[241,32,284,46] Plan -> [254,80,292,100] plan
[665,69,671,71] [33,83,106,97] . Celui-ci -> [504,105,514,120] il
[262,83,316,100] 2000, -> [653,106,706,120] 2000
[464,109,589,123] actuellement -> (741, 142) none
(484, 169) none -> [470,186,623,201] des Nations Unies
--
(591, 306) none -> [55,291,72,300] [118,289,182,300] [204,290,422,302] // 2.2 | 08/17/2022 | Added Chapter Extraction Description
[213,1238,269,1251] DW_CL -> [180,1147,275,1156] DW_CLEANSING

» Task requirements
There is a run of lines above from the one with "[464,109,589,123] actuellement ->" to the one with "(484, 169) none"; print exactly that run, both ends included, and nothing else.

» Answer to this task
[464,109,589,123] actuellement -> (741, 142) none
(484, 169) none -> [470,186,623,201] des Nations Unies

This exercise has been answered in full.